Here at Christ Church the book of Psalms – the prayer book of the Bible, as it is sometimes called – sustains our daily worship, now as always. Public worship is no longer an option, but the cathedral clergy here are maintaining the daily round of prayer and warmly encourage you to share in the spiritual communion that prayer makes possible across all boundaries of time and space.

At the core of this work of prayer the psalms voice the cry of our hearts to God. With this in mind the ministry team here is sharing one psalm each day with an accompanying reflection. Recalling the University of Oxford’s motto, Dominus illuminatio mea – ‘The Lord is my light’ – we pray that, together, we may know God’s strength, encouragement and blessing in this time of need.

‘The Lord is my light, and my salvation; whom then shall I fear: the Lord is the strength of my life; of whom then shall I be afraid?’ (Psalm 27:1)

Edmund Newey, Sub Dean


Musician playing trumpetPsalm 150

O PRAISE God in his holiness: praise him in the firmament of his power.

Praise him in his noble acts: praise him according to his excellent greatness.

Praise him in the sound of the trumpet: praise him upon the lute and harp.

Praise him in the cymbals and dances: praise him upon the strings and pipe.

Praise him upon the well-tuned cymbals: praise him upon the loud cymbals.

Let every thing that hath breath: praise the Lord.

Book of Common Prayer – Day 30 Evening Prayer


This is a final hymn of praise which ends the psalter, a ringing call to the whole of creation to give exuberant, ceaseless and resounding praise to the living God. Every musical instrument is to be used to proclaim His glory, and everyone is to join together in joyful song. We are to use trumpets, lutes, harps, tambourines, strings, pipes, cymbals and dance, a combination that will make a lot of noise and attract a lot of attention.

The psalm is, if you like, a call to honour and value the creative arts within the life of the church, and to make full use of them in our worship of God.
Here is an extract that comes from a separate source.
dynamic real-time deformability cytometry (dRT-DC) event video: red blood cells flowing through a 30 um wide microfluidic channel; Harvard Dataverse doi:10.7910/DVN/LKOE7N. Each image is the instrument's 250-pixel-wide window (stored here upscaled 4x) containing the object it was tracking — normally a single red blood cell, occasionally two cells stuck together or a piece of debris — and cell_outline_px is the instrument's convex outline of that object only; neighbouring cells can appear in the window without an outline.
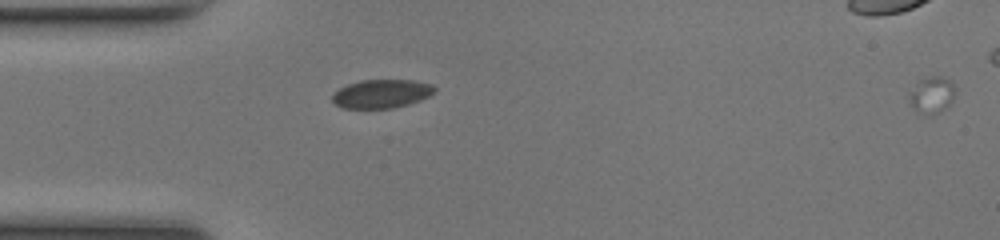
{"species": "common noctule bat (a hibernating species)", "species_latin": "Nyctalus noctula", "temperature_condition": "room temperature", "stored_images_in_passage": 37, "segment_of_instrument_passage": [1, 2], "camera_frame_rate_fps": 3000, "um_per_image_px": 0.085, "animal": {"sex": "female", "body_mass_g": 17.0, "forearm_length_mm": 48.0}, "frame": {"image": 1, "passage_image": 1, "time_ms": 0.0, "image_size_px": [1000, 240], "cell_outline_px": [[436, 92], [420, 100], [408, 104], [392, 108], [344, 108], [336, 104], [332, 100], [332, 96], [340, 88], [348, 84], [360, 80], [412, 80], [432, 84], [436, 88]], "centroid_in_image_um": [32.46, 7.96], "position_along_channel_um": 52.5, "area_um2": 16.94}}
But the psalm could also be interpreted metaphorically, as a call to find and experience harmony and rhythm in our lives and our relationships with others, to ‘make music together’ in the course of our daily living, so that together we become a symphony of praise to God. And to look beyond our own immediate desires and preoccupations to find beauty and joy in the people around us, in the work we do, and in the natural world.
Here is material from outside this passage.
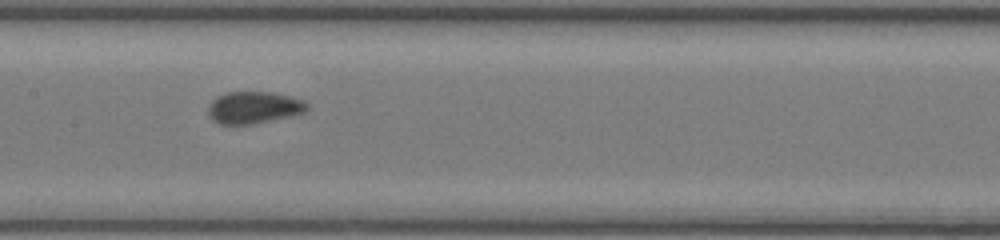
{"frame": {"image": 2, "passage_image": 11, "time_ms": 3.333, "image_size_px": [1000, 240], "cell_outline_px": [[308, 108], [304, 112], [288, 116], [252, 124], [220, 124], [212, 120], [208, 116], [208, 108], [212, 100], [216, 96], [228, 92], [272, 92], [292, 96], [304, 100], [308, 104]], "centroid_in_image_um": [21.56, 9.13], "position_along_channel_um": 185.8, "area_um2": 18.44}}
However we approach this psalm, it is a reminder that the entire psalter is a rich and diverse prayer book and spiritual resource for Jews and Christians alike. The psalms seek to offer us, not explanation in the various ups and downs of human life, but a sense of meaning.

Many aspects of human life, such as undeserved suffering or the mystery of human love, are inexplicable, and the psalmist’s ability to plumb the depths of human experience enables him to help us find meaning in those parts of our lives that explanations fail to reach. And the final conclusion of this rich and rewarding book of spiritual resources is one of praise: ‘Let everything that has breath praise the Lord’.